Israel would like to justify its war crimes by pointing to the oppression of LGBT people in other Middle Eastern countries--as if the Middle East was the only region to deny LGBT safety and equality.

Recently in New York City, a propaganda/fundraising party was organized by the gay division of the racist Jewish National Fund--a large landowner in Israel that refuses to sell land to non-Jews--as way to build "ties" between Israel and the gay community of New York.

To the frustration of the Israeli government, queers across the world have rejected this pinkwash within the Middle East and in Europe, Canada and the U.S. From Beirut to Jerusalem and now in New York City, LGBTQ activists have demanded human rights for all--whether they are gay, straight, Arab or Jew.

In the Middle East, gay rights groups such as HELEM in Lebanon and ASWAT and Al-QAWS in Jerusalem have spearheaded campaigns against Israel's pinkwashing, highlighting the fact that there is no "pink door" for Palestinian queers in Israel's apartheid wall.

LGBTQ Palestinian and Arab groups have called for boycott, divestment and sanctions against Israel until it ends its apartheid policies and complies with international law.

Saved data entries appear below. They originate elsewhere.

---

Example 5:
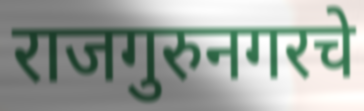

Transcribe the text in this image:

राजगुरुनगरचेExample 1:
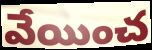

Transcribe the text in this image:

వేయించ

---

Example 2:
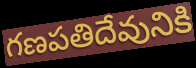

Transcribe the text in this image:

గణపతిదేవునికి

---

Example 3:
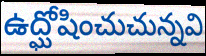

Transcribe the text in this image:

ఉద్ఘోషించుచున్నవి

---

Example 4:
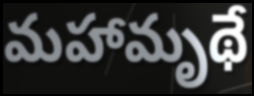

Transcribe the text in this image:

మహామృథే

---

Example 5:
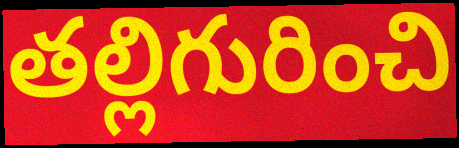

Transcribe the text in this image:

తల్లిగురించి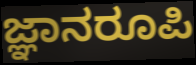
ಜ್ಞಾನರೂಪಿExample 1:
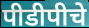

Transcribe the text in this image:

पीडीपीचे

In June 2010, gay pride organizers in Madrid, Spain, banned a float sponsored by the city of Tel Aviv after the Israeli military murdered peaceful activists on the Gaza Freedom Flotilla.

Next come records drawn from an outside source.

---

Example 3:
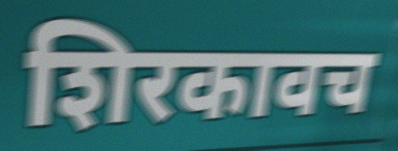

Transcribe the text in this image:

शिरकावच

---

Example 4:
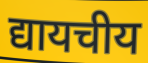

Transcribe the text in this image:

द्यायचीय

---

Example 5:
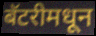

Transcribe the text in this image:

बॅटरीमधून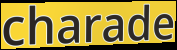
charade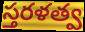
స్తరళత్వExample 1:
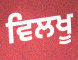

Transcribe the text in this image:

ਵਿਲਖੂ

Organizers stated, "After this attack and taking into account that there has been no condemnation on the part of the mayor of Tel Aviv, we decided not to allow the float to participate. We see nothing wrong with Israeli organizations which are clearly in defense of human rights, taking part privately in gay pride."

In Toronto, Canada Pro-Palestinian Queers have faced a battle to march under the Queers Against Israeli Apartheid banner, with the Toronto's mayor threatening to suspend funding from the parade if the organization is allowed to march. Now here in New York City, LGBTQ social justice activists haven taken up the QAIA banner, demanding their right to free speech and freedom for Palestinians whether they're gay or straight.

QAIA activists and supporters are gearing up to march in the million-strong New York City Pride Parade on June 26 in Manhattan to show the world that there is no pride in occupation and apartheid.